▶ [REQUIRED ACTION]
Output a verbatim copy of the data, cut off after the line that contains "index pip: (235, 140)".

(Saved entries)
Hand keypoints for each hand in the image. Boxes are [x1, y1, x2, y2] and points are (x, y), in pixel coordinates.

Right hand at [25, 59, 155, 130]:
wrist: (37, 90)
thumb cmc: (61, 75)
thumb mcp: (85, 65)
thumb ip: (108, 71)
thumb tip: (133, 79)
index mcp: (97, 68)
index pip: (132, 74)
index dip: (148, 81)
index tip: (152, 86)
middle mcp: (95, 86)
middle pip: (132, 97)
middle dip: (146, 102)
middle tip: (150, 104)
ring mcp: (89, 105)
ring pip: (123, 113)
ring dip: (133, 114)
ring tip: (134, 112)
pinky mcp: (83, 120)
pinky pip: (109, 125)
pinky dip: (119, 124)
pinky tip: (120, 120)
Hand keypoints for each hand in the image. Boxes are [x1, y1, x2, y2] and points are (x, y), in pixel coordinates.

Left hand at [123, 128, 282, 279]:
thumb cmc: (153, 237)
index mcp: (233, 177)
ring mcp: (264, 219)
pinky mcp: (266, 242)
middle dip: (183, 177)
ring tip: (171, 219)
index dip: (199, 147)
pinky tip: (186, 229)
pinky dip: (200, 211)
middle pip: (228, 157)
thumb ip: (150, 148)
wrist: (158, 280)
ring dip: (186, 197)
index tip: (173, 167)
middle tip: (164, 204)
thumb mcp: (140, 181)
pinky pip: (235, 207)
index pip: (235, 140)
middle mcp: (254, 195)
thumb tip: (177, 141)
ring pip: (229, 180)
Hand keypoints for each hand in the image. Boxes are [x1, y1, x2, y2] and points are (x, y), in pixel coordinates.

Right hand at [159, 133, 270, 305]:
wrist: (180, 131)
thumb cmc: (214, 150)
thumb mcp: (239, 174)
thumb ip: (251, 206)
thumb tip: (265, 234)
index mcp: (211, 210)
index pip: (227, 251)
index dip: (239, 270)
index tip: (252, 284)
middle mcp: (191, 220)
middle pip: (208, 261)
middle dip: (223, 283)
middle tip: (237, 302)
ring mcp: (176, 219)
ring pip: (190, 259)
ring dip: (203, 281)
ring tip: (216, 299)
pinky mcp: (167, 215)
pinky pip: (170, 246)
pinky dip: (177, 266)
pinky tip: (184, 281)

▶ [RESULT]
Hand keypoints for each hand in the image. Boxes are [x1, y1, x2, y2] and points are (x, y), in pixel coordinates.

Right hand at [25, 59, 155, 130]:
wrist: (37, 90)
thumb cmc: (61, 75)
thumb mcp: (85, 65)
thumb ip: (108, 71)
thumb tip: (133, 79)
index mcp: (97, 68)
index pip: (132, 74)
index dip: (148, 81)
index tip: (152, 86)
middle mcp: (95, 86)
middle pip: (132, 97)
middle dip: (146, 102)
middle tip: (150, 104)
ring mcp: (89, 105)
ring pip: (123, 113)
ring dip: (133, 114)
ring tip: (134, 112)
pinky mcp: (83, 120)
pinky pip: (109, 125)
pinky dip: (119, 124)
pinky tip: (120, 120)
Hand keypoints for each hand in the image. Boxes are [x1, y1, x2, y2] and points are (x, y), in pixel coordinates.

Left hand at [123, 128, 282, 279]:
thumb cmc: (153, 237)
index mcp: (233, 177)
ring mcp: (264, 219)
pinky mcp: (266, 242)
middle dip: (183, 177)
ring tip: (171, 219)
index dip: (199, 147)
pinky tip: (186, 229)
pinky dip: (200, 211)
middle pip: (228, 157)
thumb ip: (150, 148)
wrist: (158, 280)
ring dip: (186, 197)
index tip: (173, 167)
middle tip: (164, 204)
thumb mcp: (140, 181)
pinky pip: (235, 207)
index pip: (235, 140)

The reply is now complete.